The measurements are the voltages,

\boldsymbol{z}=\left(\begin{array}{c} V_{1}\\ V_{2} \end{array}\right).

The LED is described by the Shockley diode equation,

i_{D}=10^{-12}\left(e^{V_{2}/0.026}-1\right),

where the device parameters (e.g. reverse bias saturation current, ideality factor, and temperature) have already been substituted into the equation. Notice that the voltage across the diode is the same as the voltage across $\text{C}_{2}$ . Recall that capacitors are described by $i=C\frac{dv}{dt}$ .

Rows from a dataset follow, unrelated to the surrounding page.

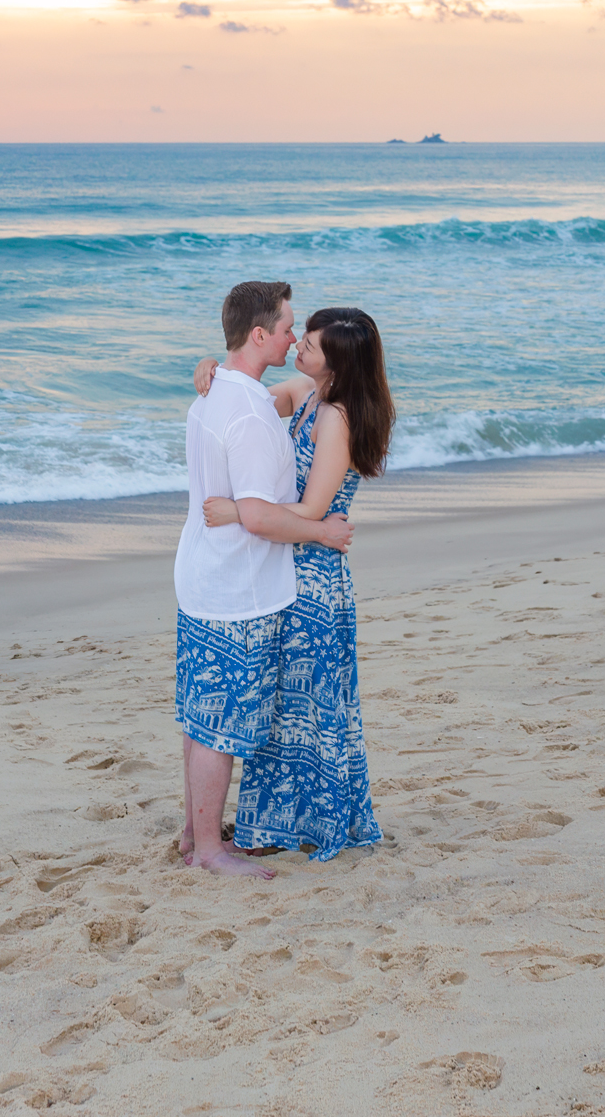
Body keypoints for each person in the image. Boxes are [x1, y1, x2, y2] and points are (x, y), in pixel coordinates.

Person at [193, 306, 393, 861]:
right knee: (286, 704)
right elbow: (263, 400)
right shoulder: (310, 392)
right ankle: (279, 824)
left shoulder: (338, 418)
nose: (299, 346)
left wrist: (240, 511)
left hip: (312, 575)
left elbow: (313, 508)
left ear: (339, 363)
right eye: (299, 337)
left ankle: (302, 824)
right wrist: (216, 368)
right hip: (294, 563)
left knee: (302, 704)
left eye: (310, 343)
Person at [174, 280, 354, 880]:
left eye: (305, 336)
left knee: (205, 717)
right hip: (242, 586)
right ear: (259, 334)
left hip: (208, 575)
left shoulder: (223, 397)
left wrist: (212, 366)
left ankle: (198, 832)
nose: (293, 340)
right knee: (220, 726)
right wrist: (323, 532)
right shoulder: (250, 409)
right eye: (287, 329)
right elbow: (258, 514)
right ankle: (208, 847)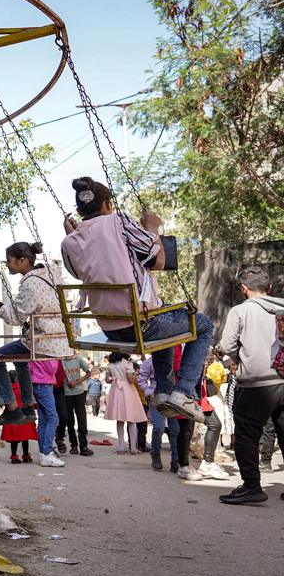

(a) Analyse the circuit and show that it is described by the following set of differential equations:

\begin{align*} \frac{dV_{1}}{dt} & =\frac{-V_{1}-V_{2}}{RC_{1}}+\frac{V_{i}}{RC_{1}}\\ \frac{dV_{2}}{dt} & =\frac{-V_{1}-V_{2}}{RC_{2}}-\frac{10^{-12}}{C_{2}}\left(e^{V_{2}/0.026}-1\right)+\frac{V_{i}}{RC_{2}}. \end{align*}

(b) At the point where the diode begins to turns on, these equations are highly non-linear and are numerically challenging to solve. A simple prediction model of the form

\left(V_{2}\right)_{k|k-1}=\left(V_{2}\right)_{k-1}+\left(\frac{dV_{2}}{dt}\right)\Delta t

fails to converge to the correct solution (unless $\Delta t$ is made impractically small). Figure Q3.2 shows instability resulting from the inadequacies of such a simple prediction model.

Figure Q3.2: Notice the failure of the simple prediction model at the moment where the diode begins to turn on. Zoom:

The instability (indicated with an arrow) would cause problems for any kind of Kalman filter since the prediction model is failing. An improved prediction model requires the use of a differential equation solver that can dynamically choose $\Delta t$ to maintain accuracy. Hence, the prediction step is a computer program, and a derivative-free method like the UKF is required.

Write code to implement an unscented Kalman filter for this system. Starter code is provided that implements an accurate prediction step. Based upon this predictive model, you can build a reliable filter. Write your code and evaluate its performance.